Father Doyle's body was never recovered but he is commemorated at Tyne Cot Memorial.

Father Doyle was proposed for canonisation in 1938, but this was not followed through. His papers can be found in the Jesuit archives, Leeson Street, Dublin.

A stained glass window dedicated to his memory is present in St Finnian's Church, Dromin, County Louth, Ireland.

Despite his troubled relationship with the Roman Catholic Church in Ireland, Irish author and playwright Brendan Behan is known to have always felt a great admiration for Father William Doyle. He praised Father Doyle in his 1958 memoir Borstal Boy. Alfred O'Rahilly's biography of the fallen chaplain is known to have been one of Behan's favorite books.

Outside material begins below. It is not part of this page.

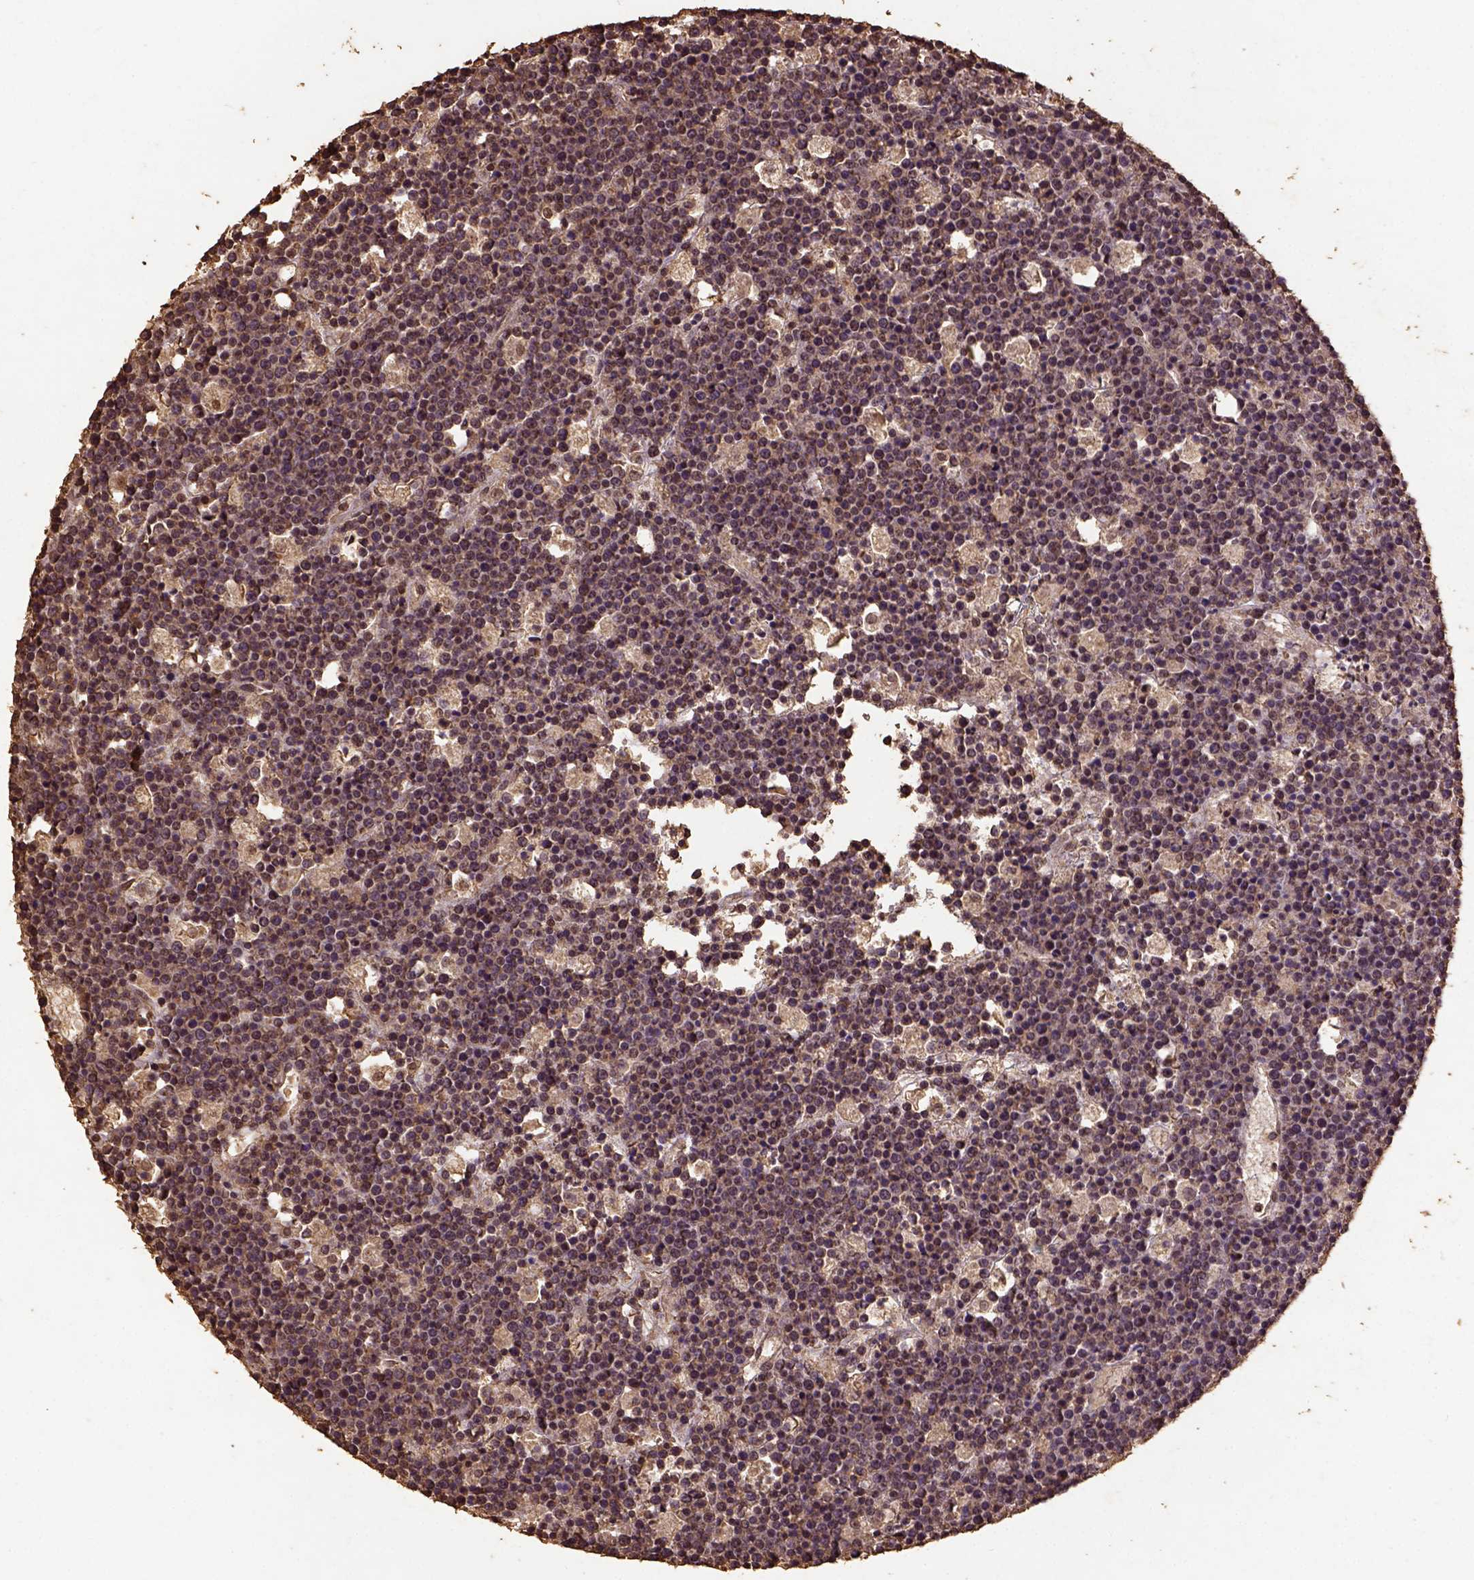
{"staining": {"intensity": "moderate", "quantity": ">75%", "location": "nuclear"}, "tissue": "lymphoma", "cell_type": "Tumor cells", "image_type": "cancer", "snomed": [{"axis": "morphology", "description": "Malignant lymphoma, non-Hodgkin's type, High grade"}, {"axis": "topography", "description": "Ovary"}], "caption": "Immunohistochemical staining of human lymphoma exhibits moderate nuclear protein expression in approximately >75% of tumor cells.", "gene": "NACC1", "patient": {"sex": "female", "age": 56}}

Irish folk singer Willie 'Liam' Clancy was named after him due to his mother's fondness for Doyle, although they never met.

==Published pamphlets==
- Retreats for working men: why not in Ireland? (1909)
- Vocations (1913)
- Shall I be a priest? (1915)

==Cause for Canonisation==
In August 2022, the Father Willie Doyle Association was established to petition the Catholic Church to introduce a cause for canonisation for Doyle. In January 2022 the Supplex Libellus, the formal petition, was presented to Bishop Thomas Deenihan. Having consulted with the Irish Bishops' Conference and the Dicastery for the Causes of Saints, Deenihan issued an edict on 27 October announcing the opening of a cause. The Opening Session took place on 20 November 2022 at the Cathedral of Christ the King, Mullingar.